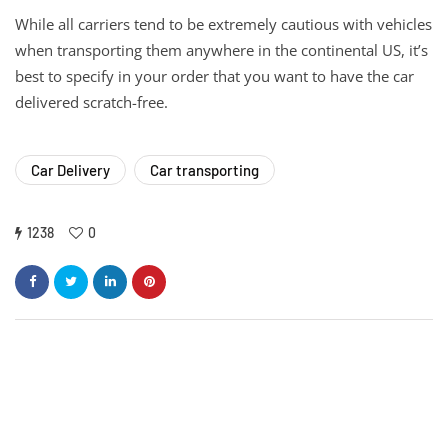
While all carriers tend to be extremely cautious with vehicles
when transporting them anywhere in the continental US, it’s
best to specify in your order that you want to have the car
delivered scratch-free.
Car Delivery
Car transporting
1238
0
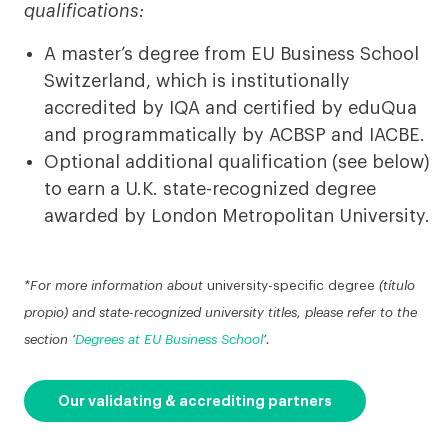
qualifications:
A master’s degree from EU Business School
Switzerland, which is institutionally
accredited by IQA and certified by eduQua
and programmatically by ACBSP and IACBE.
Optional additional qualification (see below)
to earn a U.K. state-recognized degree
awarded by London Metropolitan University.
*For more information about
university-specific degree
(título
propio) and state-recognized university titles, please refer to the
section ‘
Degrees at EU Business School
’.
Our validating & accrediting partners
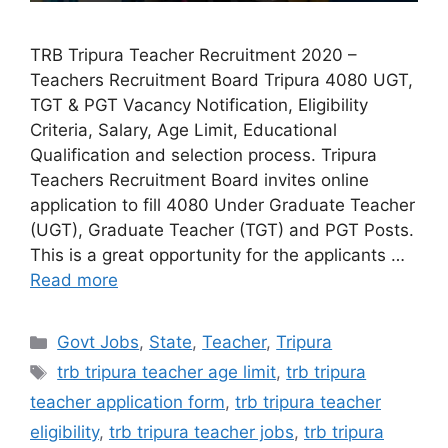
TRB Tripura Teacher Recruitment 2020 –
Teachers Recruitment Board Tripura 4080 UGT,
TGT & PGT Vacancy Notification, Eligibility
Criteria, Salary, Age Limit, Educational
Qualification and selection process. Tripura
Teachers Recruitment Board invites online
application to fill 4080 Under Graduate Teacher
(UGT), Graduate Teacher (TGT) and PGT Posts.
This is a great opportunity for the applicants …
Read more
Categories
Govt Jobs
,
State
,
Teacher
,
Tripura
Tags
trb tripura teacher age limit
,
trb tripura
teacher application form
,
trb tripura teacher
eligibility
,
trb tripura teacher jobs
,
trb tripura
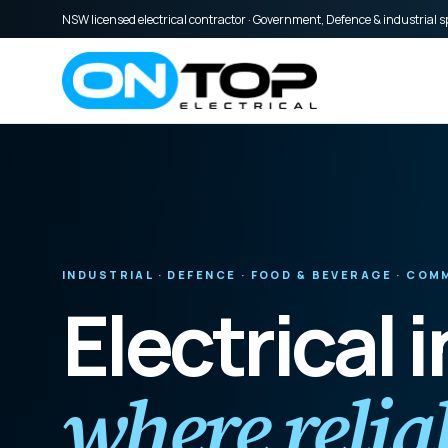
NSW licensed electrical contractor · Government, Defence & industrial sp
INDUSTRIAL · DEFENCE · FOOD & BEVERAGE · CO
Electrical 
where reliab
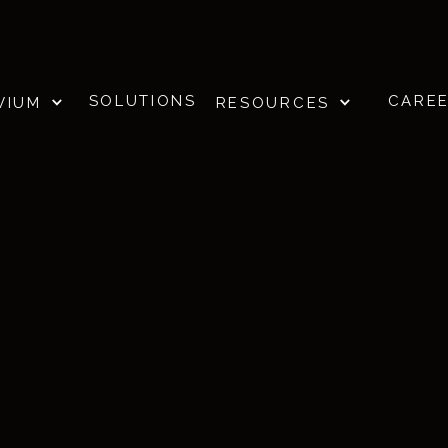
SOLUTIONS
CARE
VIUM
RESOURCES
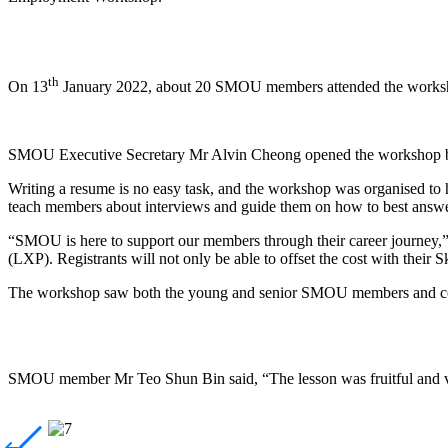
th
On 13
January 2022, about 20 SMOU members attended the workshop
SMOU Executive Secretary Mr Alvin Cheong opened the workshop b
Writing a resume is no easy task, and the workshop was organised to 
teach members about interviews and guide them on how to best answe
“SMOU is here to support our members through their career journey
(LXP). Registrants will not only be able to offset the cost with the
The workshop saw both the young and senior SMOU members and co
SMOU member Mr Teo Shun Bin said, “The lesson was fruitful and very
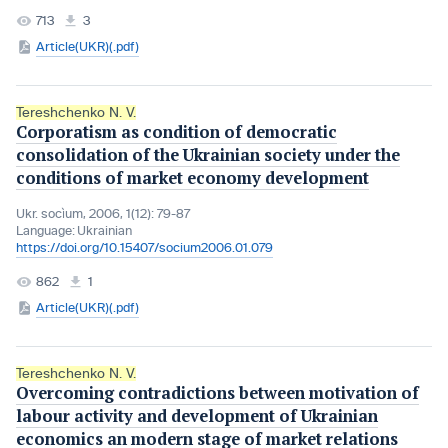
713
3
Article(UKR)(.pdf)
Tereshchenko N. V.
Corporatism as condition of democratic
consolidation of the Ukrainian society under the
conditions of market economy development
Ukr. socìum, 2006, 1(12): 79-87
Language:
Ukrainian
https://doi.org/10.15407/socium2006.01.079
862
1
Article(UKR)(.pdf)
Tereshchenko N. V.
Overcoming contradictions between motivation of
labour activity and development of Ukrainian
economics an modern stage of market relations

++++++

▸ Your assignment: Return exactly the lines from the line with "TGT & PGT Vacancy Notification, Eligibility" through the last line of the data above, both included; pictures do not go in the answer.

▸ Task solution:
TGT & PGT Vacancy Notification, Eligibility
Criteria, Salary, Age Limit, Educational
Qualification and selection process. Tripura
Teachers Recruitment Board invites online
application to fill 4080 Under Graduate Teacher
(UGT), Graduate Teacher (TGT) and PGT Posts.
This is a great opportunity for the applicants …
Read more
Categories
Govt Jobs
,
State
,
Teacher
,
Tripura
Tags
trb tripura teacher age limit
,
trb tripura
teacher application form
,
trb tripura teacher
eligibility
,
trb tripura teacher jobs
,
trb tripura
NSW licensed electrical contractor · Government, Defence & industrial sp
INDUSTRIAL · DEFENCE · FOOD & BEVERAGE · CO
Electrical 
where reliab
SOLUTIONS
CARE
VIUM
RESOURCES
th
On 13
January 2022, about 20 SMOU members attended the workshop
SMOU Executive Secretary Mr Alvin Cheong opened the workshop b
Writing a resume is no easy task, and the workshop was organised to 
teach members about interviews and guide them on how to best answe
“SMOU is here to support our members through their career journey
(LXP). Registrants will not only be able to offset the cost with the
The workshop saw both the young and senior SMOU members and co
SMOU member Mr Teo Shun Bin said, “The lesson was fruitful and very
713
3
Article(UKR)(.pdf)
Tereshchenko N. V.
Corporatism as condition of democratic
consolidation of the Ukrainian society under the
conditions of market economy development
Ukr. socìum, 2006, 1(12): 79-87
Language:
Ukrainian
https://doi.org/10.15407/socium2006.01.079
862
1
Article(UKR)(.pdf)
Tereshchenko N. V.
Overcoming contradictions between motivation of
labour activity and development of Ukrainian
economics an modern stage of market relations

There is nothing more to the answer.